Mr Shorten took aim at the government's proposal to gradually unfreeze the Medicare rebate over the next three years saying the move did not "fix" Medicare.
"The Liberal government under Abbott froze it for a number of years," he said.
"We campaigned at the last election, Mr Turnbull said we were making it up.
"Last night we watched the Liberals recant and say they have a credibility and trust problem with Medicare, but the devil is in the detail. They are not unfreezing the rebates which ordinary patients get across the board until the next three years."
Mr Shorten also rejected the idea that the government had to fully fund the National Disability Insurance Scheme, which was put in place by former Labor prime minister Julia Gillard.
"The National Disability Insurance Scheme was funded," he said.

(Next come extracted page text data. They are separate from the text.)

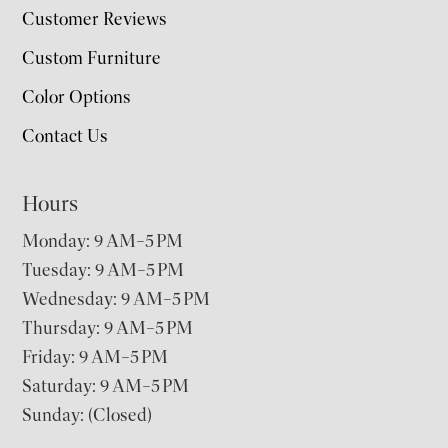
Customer Reviews
Custom Furniture
Color Options
Contact Us
Hours
Monday: 9 AM–5 PM
Tuesday: 9 AM–5 PM
Wednesday: 9 AM–5 PM
Thursday: 9 AM–5 PM
Friday: 9 AM–5 PM
Saturday: 9 AM–5 PM
Sunday: (Closed)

"This is a government who is looking to find money in the budget for other purposes.
"The fact of the matter is if you want to fully fund schools or going to university or Medicare or the National Disability Insurance Scheme, don't give a $50 billion plus company tax cut."
He also took issue with one of the more controversial budget measures, a bid to randomly drug test certain welfare recipients.
"We are not into kicking the unemployed," he said.
"The government needs to explain what it thinks it will achieve. We will look at their measures.
"The best thing we can do for unemployed is get them a job."
Mr Shorten said the budget was "about Malcolm Turnbull's survival but it is not a budget for the future".
"The basic inequality at the heart of the Turnbull government is still there," he said.
"If you look who the real winners were last night, if you earn $500,000 you get a tax cut. If you a large multi national you are getting a tax.
"But everyone else: school funding is cut, university fees are going up and a whole lot of measures that don't deal with the real future of this country."